ACMs play to a loyal country audience to shore up ratings
NASHVILLE, TENN. » As the television industry deals with overall declines in total viewership, organizers behind the Academy of Country Music Awards are focused on keeping the core country music audience coming back each year to watch the genre’s biggest stars party in Las Vegas.
The ACM Awards, airing live Sunday on CBS (8 p.m. Eastern), are relying on two likable co-hosts, tried and true stars of the format, cross-genre collaborations, a party vibe and new music to keep fans tuned in.

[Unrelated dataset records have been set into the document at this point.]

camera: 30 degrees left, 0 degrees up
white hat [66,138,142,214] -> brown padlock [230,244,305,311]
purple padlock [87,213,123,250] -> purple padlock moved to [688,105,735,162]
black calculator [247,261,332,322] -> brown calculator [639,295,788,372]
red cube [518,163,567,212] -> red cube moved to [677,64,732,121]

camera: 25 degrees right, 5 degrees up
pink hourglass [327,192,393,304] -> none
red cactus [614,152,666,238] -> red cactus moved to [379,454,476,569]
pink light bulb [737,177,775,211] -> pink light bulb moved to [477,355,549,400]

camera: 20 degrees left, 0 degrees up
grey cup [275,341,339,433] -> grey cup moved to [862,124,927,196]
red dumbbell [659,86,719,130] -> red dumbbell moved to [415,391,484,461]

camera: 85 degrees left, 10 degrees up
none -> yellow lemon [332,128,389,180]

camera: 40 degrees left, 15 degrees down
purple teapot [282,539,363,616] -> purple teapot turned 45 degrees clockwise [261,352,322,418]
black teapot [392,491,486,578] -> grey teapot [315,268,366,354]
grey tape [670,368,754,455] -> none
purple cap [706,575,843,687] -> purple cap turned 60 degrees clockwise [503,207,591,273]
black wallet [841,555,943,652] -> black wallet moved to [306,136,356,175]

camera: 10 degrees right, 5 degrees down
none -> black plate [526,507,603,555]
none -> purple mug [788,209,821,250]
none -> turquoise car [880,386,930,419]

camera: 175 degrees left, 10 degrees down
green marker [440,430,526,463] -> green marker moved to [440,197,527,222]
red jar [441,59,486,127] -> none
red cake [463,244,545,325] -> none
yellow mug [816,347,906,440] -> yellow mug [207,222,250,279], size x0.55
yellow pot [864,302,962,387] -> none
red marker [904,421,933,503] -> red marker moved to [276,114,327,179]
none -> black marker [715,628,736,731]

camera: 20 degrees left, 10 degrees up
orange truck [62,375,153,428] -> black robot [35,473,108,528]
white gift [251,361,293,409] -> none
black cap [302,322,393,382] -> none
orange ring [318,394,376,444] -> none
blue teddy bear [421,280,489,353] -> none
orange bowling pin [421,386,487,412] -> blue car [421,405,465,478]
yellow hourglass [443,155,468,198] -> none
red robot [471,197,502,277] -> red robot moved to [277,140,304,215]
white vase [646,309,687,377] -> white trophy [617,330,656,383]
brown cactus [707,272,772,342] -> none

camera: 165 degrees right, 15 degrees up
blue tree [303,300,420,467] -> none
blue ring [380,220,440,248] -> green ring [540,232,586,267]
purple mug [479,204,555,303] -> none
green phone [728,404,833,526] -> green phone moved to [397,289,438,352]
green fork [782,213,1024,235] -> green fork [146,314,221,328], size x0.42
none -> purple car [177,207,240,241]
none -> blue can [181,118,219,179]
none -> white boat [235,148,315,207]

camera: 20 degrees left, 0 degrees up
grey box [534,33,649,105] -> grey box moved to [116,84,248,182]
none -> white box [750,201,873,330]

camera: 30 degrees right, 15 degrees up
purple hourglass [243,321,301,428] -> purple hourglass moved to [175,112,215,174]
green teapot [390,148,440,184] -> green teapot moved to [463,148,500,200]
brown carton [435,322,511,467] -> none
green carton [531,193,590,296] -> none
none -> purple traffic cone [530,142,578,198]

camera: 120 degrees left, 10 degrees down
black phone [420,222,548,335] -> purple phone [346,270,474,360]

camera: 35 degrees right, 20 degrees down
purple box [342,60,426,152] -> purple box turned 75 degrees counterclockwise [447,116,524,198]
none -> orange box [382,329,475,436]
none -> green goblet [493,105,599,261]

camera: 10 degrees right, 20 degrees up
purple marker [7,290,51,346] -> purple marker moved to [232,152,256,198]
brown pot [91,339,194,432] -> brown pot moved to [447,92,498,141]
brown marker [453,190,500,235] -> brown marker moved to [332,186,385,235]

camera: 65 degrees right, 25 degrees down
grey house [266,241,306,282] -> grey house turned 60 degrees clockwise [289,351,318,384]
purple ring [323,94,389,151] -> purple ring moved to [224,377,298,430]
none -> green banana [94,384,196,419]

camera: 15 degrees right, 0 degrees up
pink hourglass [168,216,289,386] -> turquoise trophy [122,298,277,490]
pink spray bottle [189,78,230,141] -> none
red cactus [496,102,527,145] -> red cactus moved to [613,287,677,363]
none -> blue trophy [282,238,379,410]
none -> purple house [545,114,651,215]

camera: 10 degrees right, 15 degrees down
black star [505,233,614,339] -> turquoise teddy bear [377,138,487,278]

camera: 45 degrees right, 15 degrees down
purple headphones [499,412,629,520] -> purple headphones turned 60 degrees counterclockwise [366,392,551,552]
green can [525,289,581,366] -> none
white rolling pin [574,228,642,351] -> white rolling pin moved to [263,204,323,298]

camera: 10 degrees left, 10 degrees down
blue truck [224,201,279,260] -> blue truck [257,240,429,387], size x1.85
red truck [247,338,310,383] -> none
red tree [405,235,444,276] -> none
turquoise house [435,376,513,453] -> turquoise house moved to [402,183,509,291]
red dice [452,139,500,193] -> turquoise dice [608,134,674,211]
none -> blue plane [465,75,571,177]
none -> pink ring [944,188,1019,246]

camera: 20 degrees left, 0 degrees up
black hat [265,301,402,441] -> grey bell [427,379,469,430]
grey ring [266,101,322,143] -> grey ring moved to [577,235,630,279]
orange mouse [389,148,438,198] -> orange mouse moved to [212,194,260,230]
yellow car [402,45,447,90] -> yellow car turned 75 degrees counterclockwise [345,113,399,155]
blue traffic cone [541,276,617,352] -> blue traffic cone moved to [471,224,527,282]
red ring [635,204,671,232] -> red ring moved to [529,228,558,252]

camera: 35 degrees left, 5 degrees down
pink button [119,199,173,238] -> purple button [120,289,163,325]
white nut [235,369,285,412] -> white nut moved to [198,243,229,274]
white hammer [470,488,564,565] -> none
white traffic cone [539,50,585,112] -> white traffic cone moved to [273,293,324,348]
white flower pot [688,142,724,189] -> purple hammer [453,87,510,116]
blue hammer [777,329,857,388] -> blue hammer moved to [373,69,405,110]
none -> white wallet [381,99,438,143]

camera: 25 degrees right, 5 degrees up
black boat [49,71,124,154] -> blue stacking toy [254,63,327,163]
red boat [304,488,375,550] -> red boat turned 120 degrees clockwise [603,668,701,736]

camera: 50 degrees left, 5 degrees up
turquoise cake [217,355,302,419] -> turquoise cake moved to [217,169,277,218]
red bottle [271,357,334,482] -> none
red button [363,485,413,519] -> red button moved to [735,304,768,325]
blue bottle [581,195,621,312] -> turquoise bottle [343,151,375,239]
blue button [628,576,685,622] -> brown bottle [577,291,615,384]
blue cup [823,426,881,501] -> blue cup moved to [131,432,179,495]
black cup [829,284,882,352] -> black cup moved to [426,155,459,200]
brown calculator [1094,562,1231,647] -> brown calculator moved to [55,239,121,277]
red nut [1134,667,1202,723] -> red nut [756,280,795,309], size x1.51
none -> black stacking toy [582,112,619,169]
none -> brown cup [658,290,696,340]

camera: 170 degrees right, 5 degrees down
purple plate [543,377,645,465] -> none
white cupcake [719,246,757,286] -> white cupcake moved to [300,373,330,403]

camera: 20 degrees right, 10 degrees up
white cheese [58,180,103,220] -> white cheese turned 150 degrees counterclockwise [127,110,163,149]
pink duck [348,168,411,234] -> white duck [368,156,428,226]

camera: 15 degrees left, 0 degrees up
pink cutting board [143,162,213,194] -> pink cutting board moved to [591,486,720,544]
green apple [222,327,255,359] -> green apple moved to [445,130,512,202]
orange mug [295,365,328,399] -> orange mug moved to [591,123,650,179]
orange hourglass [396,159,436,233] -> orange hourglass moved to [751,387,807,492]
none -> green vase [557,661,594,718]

“The audience that CBS draws to it on a weekly basis is right dead smack in the wheel of country music,” said Jack Sussman, the network’s executive vice president of special, music and live events. “Our audience is that audience and our job is to grow that above and beyond the core whenever we can.”
After decades of hosting the show in Los Angeles, the ACM Awards moved to Las Vegas in 2003 and several days of concerts, pool parties and songwriter showcases lead up to the televised show, which gives it a loose, fun atmosphere that artists enjoy, said R.A. Clark, an executive producer at dick clark productions. “We are the away game,” he said. “It feels more like a party than an awards show.”
The awards show has had positive ratings swings in recent years. In 2013, the show was watched by 15.5 million people, according to the Nielsen company, outdrawing the rival Country Music Association Awards show held the previous November for the first time. During a special 50th anniversary show in 2015 held at a football stadium in Arlington, Texas, just under 16 million people tuned in and gave the show its best viewership in 17 years.